Breach of contract happens when a legal agreement is not honored as expected by the parties involved (Golden 2016). In a situation where a breach of contract is established, there is compensation by the guilty person to the other party (Hickey, 2017). Payment is calculated mainly as the financial loss caused by the breach of contract.
As agreed in the contract, Brick was supposed to complete the work not later than 10th May, and it was in agreement that upon failure, the Owner will be paid $100 for each day the job is not completed. Since construction was delayed for ten days, Brick is expected to pay $1000 to the Owner. The terms of a contract should be adhered to, and that includes such a clause that Brick agreed to pay the Owner in case the contract is failed. Furthermore, the Owner still has a right to recovering the damages in terms of the money he would have gotten if the terrace was completed in time. This means that the Owner can calculate the profit he would have gained daily if the business was opened in time and charge it on Brick.
Generally, if the breach of a contract is partial, the plaintiff can file for compensation amounting to the money spent in hiring a different person to complete the work (Goldberg, 2018). However, in situations where the amount paid by the plaintiff, for the replacement, is higher than the value of the service, some courts can be inclined to consider the diminished value and the contemplated value and find the difference between the two (Hickey, 2017). In the scenario, it is not right for the owner to deny owing Mr. Green money. The basic things to consider are the performance of Green before he walked away from the job and since he had managed to work through half of the required job. Even though the owner had to pay the replacement, Green has a right to be paid for the job he did. The Owner is only limited to recovering the work that was not done, and hence Green can sue for the unpaid work as indicated in the contract. In this sense, Green has the right to the difference between the value of the service in the contemplated contract and the actually offered value.
In the given contract with Furnco, the owner can claim compensatory damages such that he can be paid for the damages caused as a result of the bleach. The owner expected the tables would be brought in time for him to arrange and be prepared before Memorial Day. However, due to Furnco’s failure, the owner lost all the profits he would have made if the business was already open. If the case is presented in court and it is established that Furnco had a malicious reason for not meeting his end of the deal, additional compensation can be added in Furnco’s account; this is referred to as punitive damages as demonstrated in Revelations Perfume and Cosmetics Inc. v. Prince Rogers Nelson.
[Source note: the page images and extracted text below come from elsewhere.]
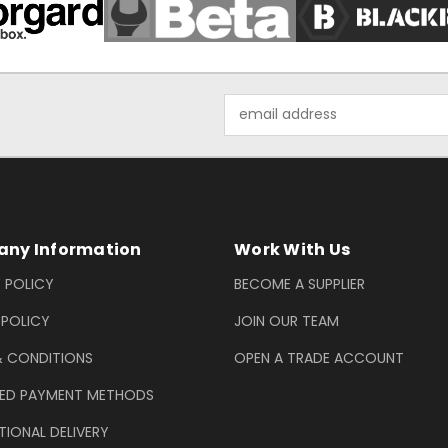
Email
Address
ny Information
Work With Us
 POLICY
BECOME A SUPPLIER
 POLICY
JOIN OUR TEAM
& CONDITIONS
OPEN A TRADE ACCOUNT
ED PAYMENT METHODS
TIONAL DELIVERY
The owner, therefore, can claim the consequential damages that are all the amount in profit the owner would have gained if the terrace was opened during the traditional Memorial Day. The owner can also claim expectation damages based on the agreed terms in the contract.
Revelations Perfume & Cosmetics, INC. v. Nelson, 2012 N.Y. Slip Op 50721 (Sup. Ct. 2012).
Hickey, S.J., 2017. Punitive damages for breach of contract: A Singaporean perspective. Common Law World Review, 46(3), pp.239-245.
Golden, J.M., 2016. Reasonable Certainty in Contract and Patent Damages. Harv. JL & Tech., 30, p.257.
Goldberg, V.P., 2018. Reckoning Contract Damages: Valuation of the Contract as an Asset. Wash. & Lee L. Rev., 75, p.301.